In movies and on television, a sociopath – someone who doesn’t have real feelings or emotions – is usually depicted as a serial killer, or someone capable of great violence and horror against others. These people are evil because to have no emotion means not caring for anyone and that means doing whatever the hell you want. Un Coeur en Hiver (A Heart In Winter) is the rare film in which someone with sociopathic tendencies turns out to be a pretty nice guy.
This man, Stéphane (Daniel Auteuil), is a highly sought-out violin repairer. His partner Maxime (André Dussollier) is the businessman in the arrangement, able to wheel and deal and service the customers while the more private Stéphane goes about the business of repair work. Their partnership is a good one. They work together, they eat together, and play squash together. You might say they are friends. Stéphane wouldn’t because he doesn’t understand friendship, but their relationship is a cordial one.
Maxime begins dating Camille (Emmanuelle Béart) a talented violinist. She brings her instrument by the shop and finds Stéphane to be quite attentive to her. He comes to her rehearsals and buys her a drink. He compliments her playing. She falls for him. He tells her he cannot love. He is incapable of it. Maxime learns of this and fires Stéphane. But later he visits Stéphane’s shop and the two seem cordial once again.
These are the things that happen, but they are not what the story is about. The film is a character study of a man without feelings. A man who doesn’t love or hate. A man who says music is the stuff of dreams but everything else is just stuff. A man who despite this is not a psychopath. Late in the film, he admits he paid attention to Camille because he wanted to hurt Maxime, but then he thought better of it. He is honest with her in order to not hurt her feelings.
She doesn’t understand this. She lays her feelings out and is hurt when they are not returned. Maxime also is hurt. The only person who seems to understand him is Hélène (Elizabeth Bourgine), a friend who takes him for what he is and asks for nothing more.

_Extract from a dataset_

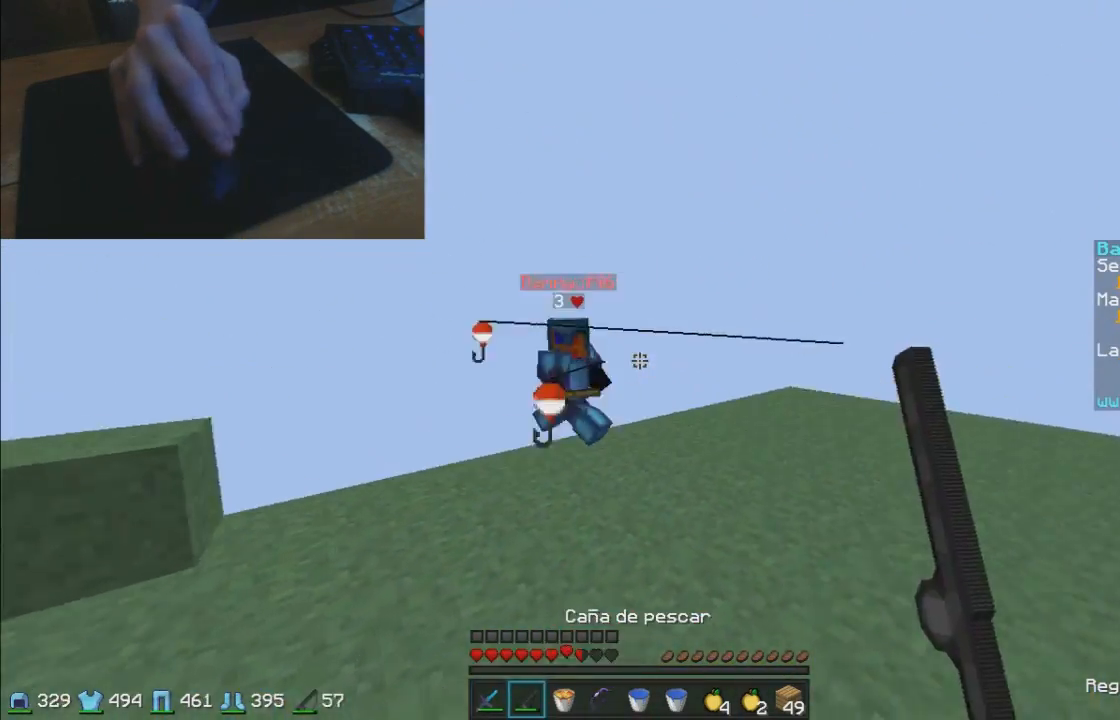
{"keys": ["d", "w"], "mouse": [], "events": [[50, "mouse_right", "down"], [150, "mouse_right", "up"], [200, "mouse_right", "down"], [300, "mouse_right", "up"]]}
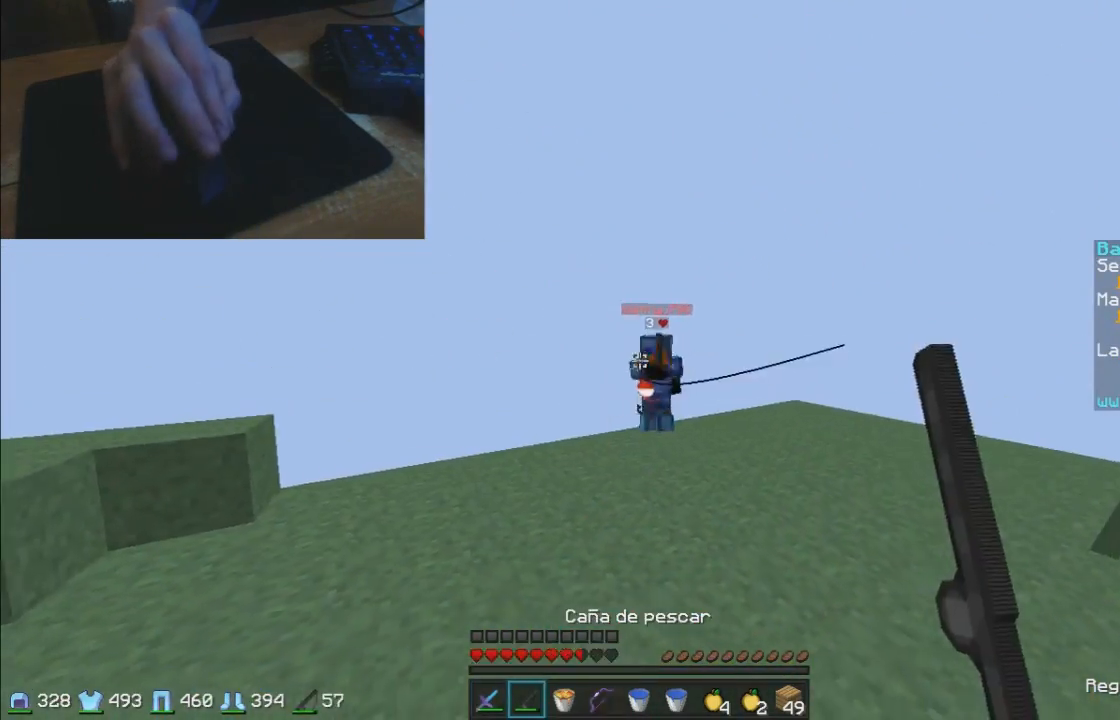
{"keys": ["w"], "mouse": ["left", "right"], "events": [[100, "mouse_right", "down"], [150, "mouse_right", "up"], [200, "mouse_right", "down"], [250, "mouse_right", "up"], [300, "d", "up"], [400, "mouse_left", "down"], [450, "mouse_right", "down"]]}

Most romantic movies start with two people who are meant to be together but through circumstances spend most of the film apart. A Heart in Winter is about two people who should not be together trying to understand what that means, and how it feels. It is a very slow film. Very little of external consequences happen in its entire 105 minute run time. For the first 20 minutes, I was bored. I didn’t understand what was happening. But once I latched on to what it was doing, how it was exploring who this man was, I was fascinated. It is exquisitely acted. Both Auteuil and Béart give understated, subtle performances.
In a cinematic landscape filled with emotionless psychopaths, it is thrilling to see someone who doesn’t feel the same way we do yet still retains his humanity.
Kino Lorber presents A Heart in Winter with a 1.66:1 aspect ratio and a 1080p transfer rate. Extras include an audio commentary by film historian Kat Ellinger, the original theatrical trailer, and an essay Jonathan Rosenbaum in the booklet.